This is the second article in a series of three articles that review UBS's report titled "Profit Outlook 2012, a Pivotal Election Year" released on December 1, 2011. The report identifies 'dividend fountains' i.e. stocks that have over 2.5% dividend yield and a dividend growth of over 5%, and are expected to outperform the market.
Intel Corp. (NASDAQ:INTC) has a Buy rating by UBS. The company has an indicated yield of 3.5% (annualized quarterly dividend) and the full year's dividend payout ratio is expected to be 31.2%. Intel designs and manufactures integrated circuits and microprocessor products used in the manufacture of computing devices. The company is in the process of marketing "Ultrabooks". A stock beta of 0.95 indicates a risk profile comparable to that of the market; however, the company's return last year was 23%, 20 percentage points higher than the S&P 500 index. It is trading at a forward price to earnings ratio of 10.7x.
Kraft Foods Inc. (KFT) has a Buy rating by UBS. It has an indicated yield of 3.3%. Kraft is a world renowned brand for packaged foods and its primary products include Cadbury, Oreo, Maxwell, Trident gum and Kraft branded cheeses and sauces. The stock is up 21% in the last 12 months and its beta, 0.49, shows relative stability. The company is trading at a forward price to earnings ratio of 15x and according to UBS's estimates, 2011's dividend payout ratio is expected to be 51%. Warren Buffett had a $3 billion stake in the company at the end of the third quarter.
Mattel Inc. (NASDAQ:MAT) has an indicated yield of 3.3%. The company has a Buy rating by UBS. The company's 2011 dividend payout ratio is expected to be 41%. Mattel is manufacturing Barbie and other famous dolls and accessories like Disney Classics, Toy Story, WWE Wrestling, and Batman. The company's revenues continue to grow steadily, showing a year-on-year growth of 9% in the last quarter.

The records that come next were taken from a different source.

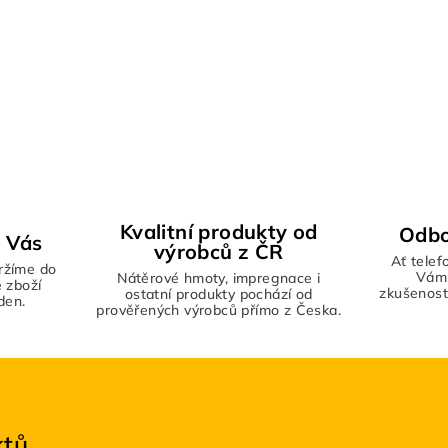
Kvalitní produkty od
Odbo
 Vás
výrobců z ČR
Ať telef
ržíme do
Vámi
Nátěrové hmoty, impregnace i
 zboží
zkušenosti
ostatní produkty pochází od
den.
prověřených výrobců přímo z Česka.
ktů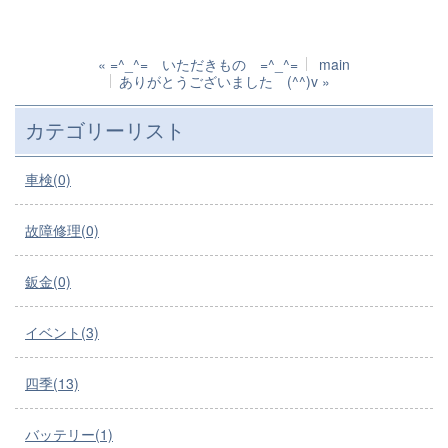
«
=^_^= いただきもの =^_^=
main
ありがとうございました (^^)v
»
カテゴリーリスト
車検(0)
故障修理(0)
鈑金(0)
イベント(3)
四季(13)
バッテリー(1)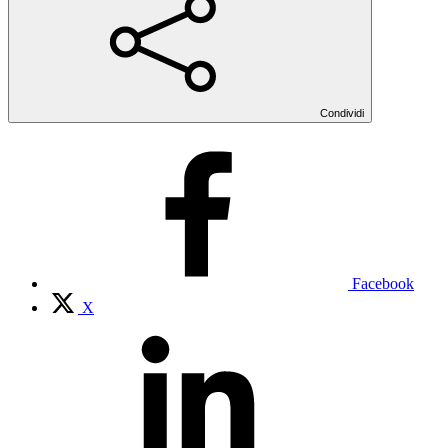
Condividi
Facebook
X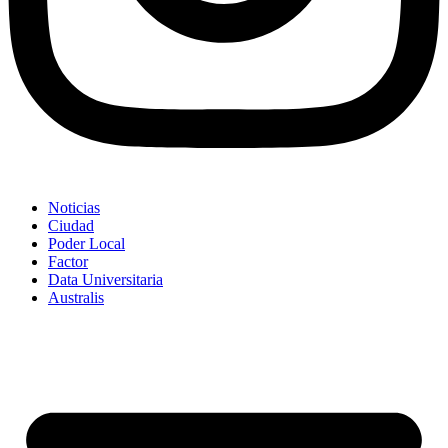
Noticias
Ciudad
Poder Local
Factor
Data Universitaria
Australis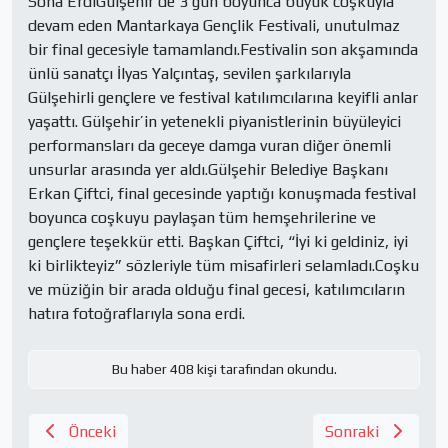
Sona ErdiGülşehir’de 3 gün boyunca büyük coşkuyla 
devam eden Mantarkaya Gençlik Festivali, unutulmaz 
bir final gecesiyle tamamlandı.Festivalin son akşamında 
ünlü sanatçı İlyas Yalçıntaş, sevilen şarkılarıyla 
Gülşehirli gençlere ve festival katılımcılarına keyifli anlar 
yaşattı. Gülşehir’in yetenekli piyanistlerinin büyüleyici 
performansları da geceye damga vuran diğer önemli 
unsurlar arasında yer aldı.Gülşehir Belediye Başkanı 
Erkan Çiftci, final gecesinde yaptığı konuşmada festival 
boyunca coşkuyu paylaşan tüm hemşehrilerine ve 
gençlere teşekkür etti. Başkan Çiftci, “İyi ki geldiniz, iyi 
ki birlikteyiz” sözleriyle tüm misafirleri selamladı.Coşku 
ve müziğin bir arada olduğu final gecesi, katılımcıların 
hatıra fotoğraflarıyla sona erdi.
Bu haber 408 kişi tarafından okundu.
Önceki
Sonraki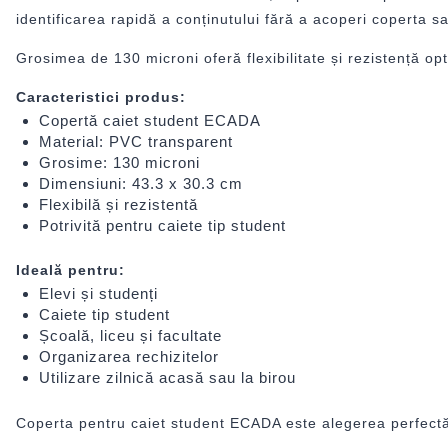
identificarea rapidă a conținutului fără a acoperi coperta sa
Grosimea de 130 microni oferă flexibilitate și rezistență op
Caracteristici produs:
Copertă caiet student ECADA
Material: PVC transparent
Grosime: 130 microni
Dimensiuni: 43.3 x 30.3 cm
Flexibilă și rezistentă
Potrivită pentru caiete tip student
Ideală pentru:
Elevi și studenți
Caiete tip student
Școală, liceu și facultate
Organizarea rechizitelor
Utilizare zilnică acasă sau la birou
Coperta pentru caiet student ECADA este alegerea perfectă pen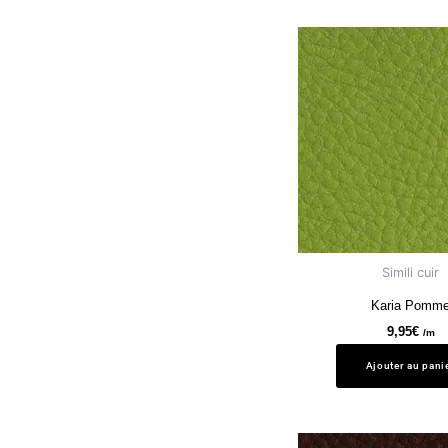
Simili cuir
Karia Pomm
9,95
€
/m
Ajouter au pani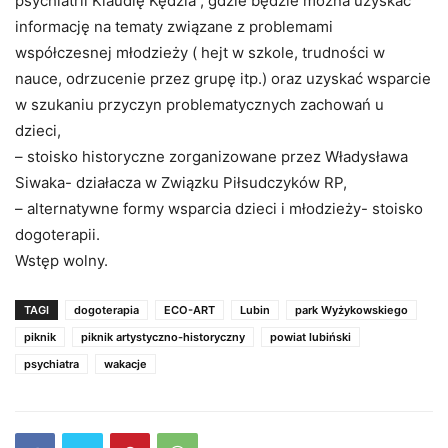
psychiatrii Klaudię Kędzia , gdzie będzie można uzyskać
informację na tematy związane z problemami
współczesnej młodzieży ( hejt w szkole, trudności w
nauce, odrzucenie przez grupę itp.) oraz uzyskać wsparcie
w szukaniu przyczyn problematycznych zachowań u
dzieci,
– stoisko historyczne zorganizowane przez Władysława
Siwaka- działacza w Związku Piłsudczyków RP,
– alternatywne formy wsparcia dzieci i młodzieży- stoisko
dogoterapii.
Wstęp wolny.
TAGI
dogoterapia
ECO-ART
Lubin
park Wyżykowskiego
piknik
piknik artystyczno-historyczny
powiat lubiński
psychiatra
wakacje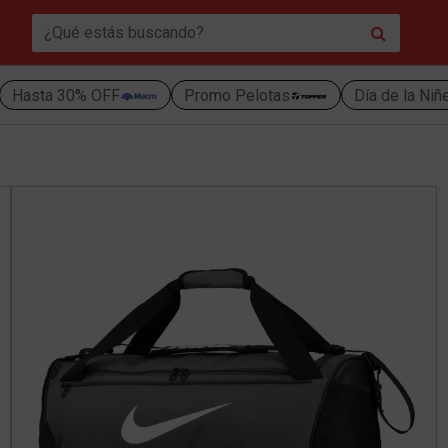
Hasta 30% OFF
Promo Pelotas
Día de la Niñ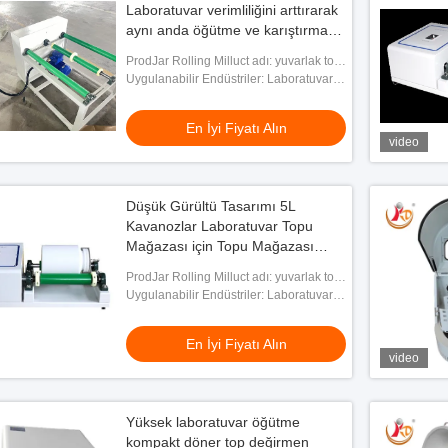
Laboratuvar verimliliğini arttırarak
aynı anda öğütme ve karıştırma
için 2/4/6 istasyonu destekler.
ProdJar Rolling Milluct adı: yuvarlak top
değirmen
Uygulanabilir Endüstriler: Laboratuvar
Araştırması
En İyi Fiyatı Alın
video
Düşük Gürültü Tasarımı 5L
Kavanozlar Laboratuvar Topu
Mağazası için Topu Mağazası
Çıkış Boyutu 1000 Mesh
ProdJar Rolling Milluct adı: yuvarlak top
değirmen
Uygulanabilir Endüstriler: Laboratuvar
üm kontrolü ile kavanoz
Araştırması
ğirmen Laboratuvar
En İyi Fiyatı Alın
ki tekerlekli ve 5-20L
video
yi Fiyatı Alın
ozu
Yüksek laboratuvar öğütme
kompakt döner top değirmen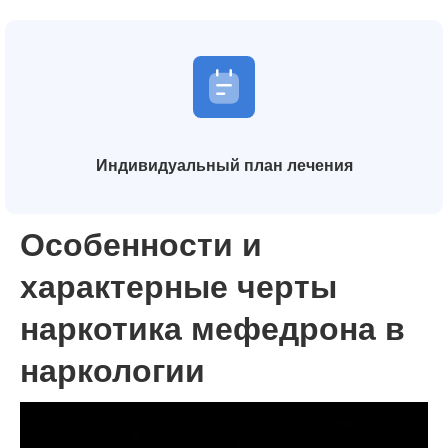
Индивидуальный план лечения
Особенности и
характерные черты
наркотика мефедрона в
наркологии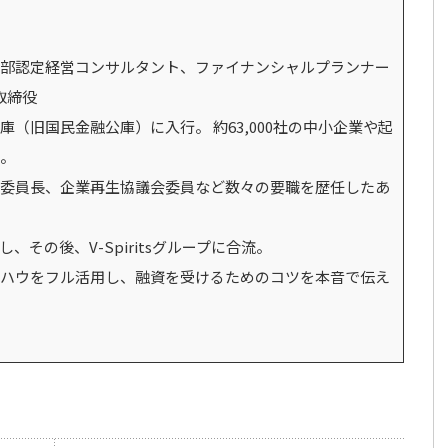
部認定経営コンサルタント、ファイナンシャルプランナー
 取締役
（旧国民金融公庫）に入行。 約63,000社の中小企業や起
。
委員長、企業再生協議会委員など数々の要職を歴任したあ
その後、V-Spiritsグループに合流。
ハウをフル活用し、融資を受けるためのコツを本音で伝え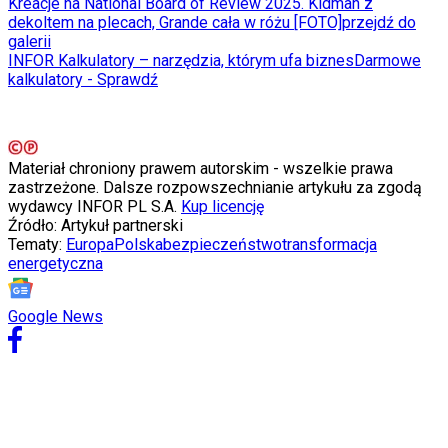
Kreacje na National Board of Review 2025. Kidman z
dekoltem na plecach, Grande cała w różu [FOTO]
przejdź do
galerii
INFOR Kalkulatory – narzędzia, którym ufa biznes
Darmowe
kalkulatory - Sprawdź
Materiał chroniony prawem autorskim - wszelkie prawa
zastrzeżone. Dalsze rozpowszechnianie artykułu za zgodą
wydawcy INFOR PL S.A.
Kup licencję
Źródło:
Artykuł partnerski
Tematy:
Europa
Polska
bezpieczeństwo
transformacja
energetyczna
Google News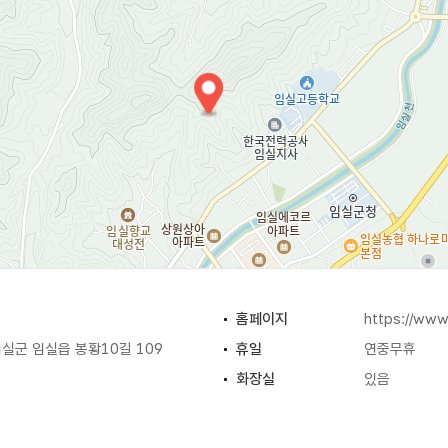
홈페이지
https://www.
실군 임실읍 봉황10길 109
휴일
연중무휴
화장실
있음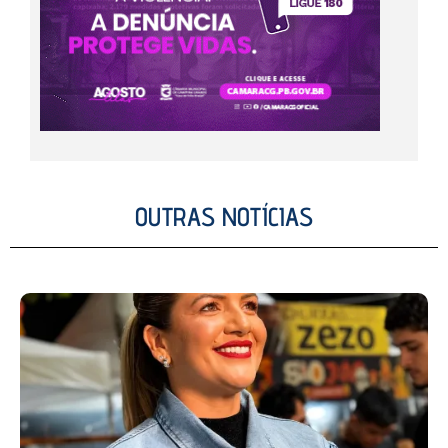
OUTRAS NOTÍCIAS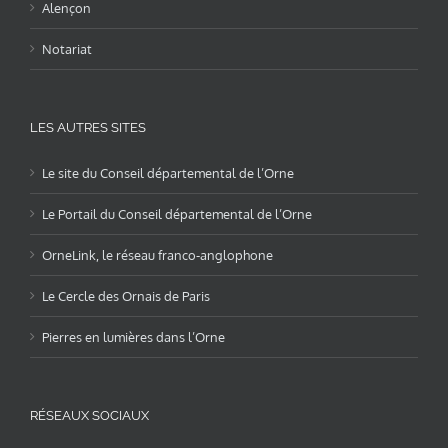
Alençon
Notariat
LES AUTRES SITES
Le site du Conseil départemental de l’Orne
Le Portail du Conseil départemental de l’Orne
OrneLink, le réseau franco-anglophone
Le Cercle des Ornais de Paris
Pierres en lumières dans l’Orne
RÉSEAUX SOCIAUX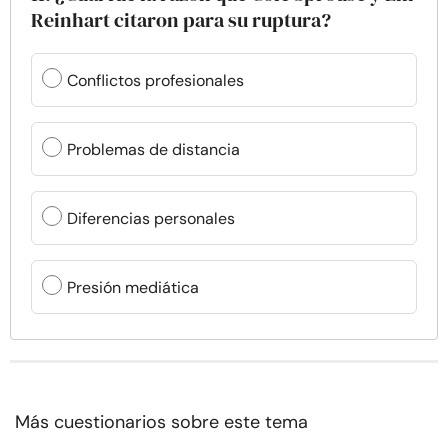
Reinhart citaron para su ruptura?
Conflictos profesionales
Problemas de distancia
Diferencias personales
Presión mediática
Más cuestionarios sobre este tema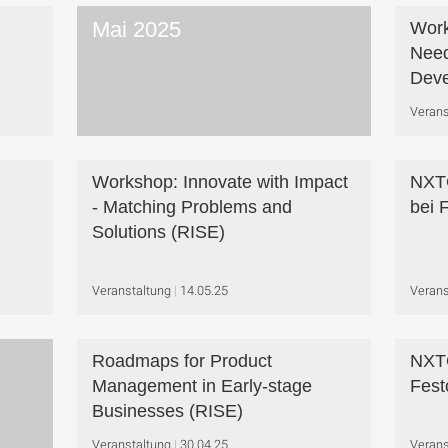
Mai 2025
Work
Need
Deve
Verans
Workshop: Innovate with Impact
NXT
- Matching Problems and
bei 
Solutions (RISE)
Veranstaltung
14.05.25
Verans
Roadmaps for Product
NXTG
Management in Early-stage
Fest
Businesses (RISE)
Veranstaltung
30.04.25
Verans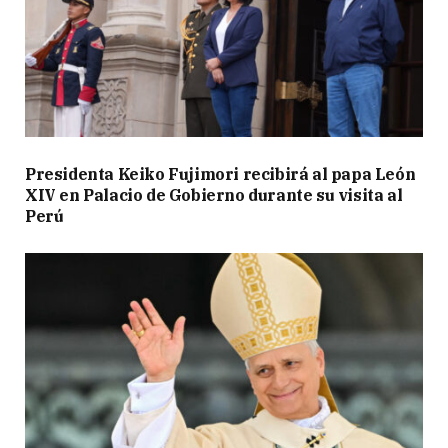
Presidenta Keiko Fujimori recibirá al papa León
XIV en Palacio de Gobierno durante su visita al
Perú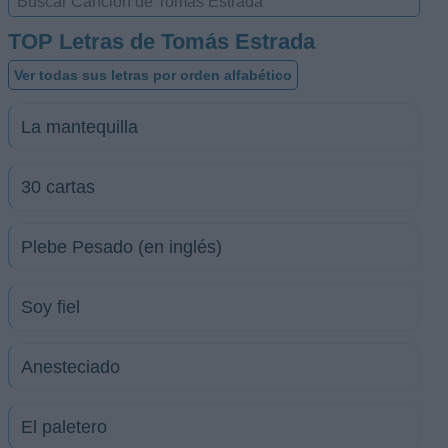
TOP Letras de Tomás Estrada
Ver todas sus letras por orden alfabético
La mantequilla
30 cartas
Plebe Pesado (en inglés)
Soy fiel
Anesteciado
El paletero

It also has a healthy balance sheet with a current ratio of over 2x and a debt to equity ratio of less than 50%. The stock is trading at a forward price to earnings ratio of 12x.
Wisconsin Energy Corp. (NYSE:WEC) has a Buy rating by UBS. The company has an indicated yield of 3.3%, and its forward price to earnings ratio is 15x. The stock has very low volatility with a beta of 0.26, and returned 19% to its equity investors last year. Wisconsin Energy is involved in the generation and distribution of electricity and serves over a million customers. Despite a quarterly revenue growth of 8%, its earnings were up 16% in the quarter mainly on account of 12% profit margins.
Foot Locker Inc (NYSE:FL) has a Neutral rating by UBS. The company has an indicated yield of 3.2%. Its expected full year's dividend payout ratio is 54%. Foot Locker is a retailer of athletic footwear and apparel with over 3,400 stores in the United States, Europe and Australia. The stock increased by 30% in the last twelve months. A 9% year-on-year increase in quarterly revenues and a 27% increase in earnings suggest that the company is doing well.
Eaton Corp. (ETN) also has a Neutral rating by UBS. The stock has an indicated yield of 3.1%. The company's 2011 dividend payout ratio is expected to be 34%. Eaton is an international power management company which provides electrical components to various industries. The company is financially healthy and showed a 16% year-on-year growth in its quarterly revenues, while earnings increased by 36%. The stock is trading at a forward price to earnings ratio of 10x.
Brinker International Inc. (NYSE:EAT) has an indicated yield of 3%. The company has a Buy rating by UBS. Brinker operates over 1,500 restaurants and has presence in over 30 countries covering United States, Middle East, Asia and European regions. The stock price is up 21.6% in the last twelve months, outperforming the broader S&P Index by nearly 20 percentage points. With a 28% return on equity, Brinker is expected to have a dividend payout ratio of 46%.
Chevron Corp. (NYSE:CVX) has an indicated yield of 3%. The company's 2011 dividend payout ratio is expected to be 22% and it has a Buy rating by UBS. Chevron engages in exploration and production of crude oil and refining crude into petroleum products which are then marketed worldwide. Chevron is up 20% in the last twelve months backed by an impressive quarterly earnings growth of 108% year-on-year. The company has a stable balance sheet, a huge asset base, and market cap of over $200 billion.
Disclosure: I have no positions in any stocks mentioned, and no plans to initiate any positions within the next 72 hours.